Job — Please return every line of text in the material below as a JSON list of strings, one string per line, skipping blank lines and leaving the pictures out.

Dataset records —
⁂
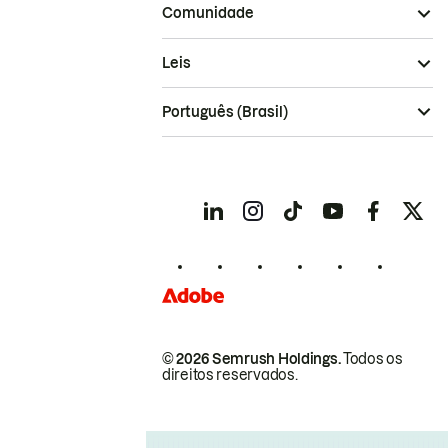
Comunidade
Leis
Português (Brasil)
© 2026 Semrush Holdings.
Todos os
direitos reservados.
⁂
Result —
[
  "Comunidade",
  "Leis",
  "Português (Brasil)",
  "© 2026 Semrush Holdings.",
  "Todos os",
  "direitos reservados."
]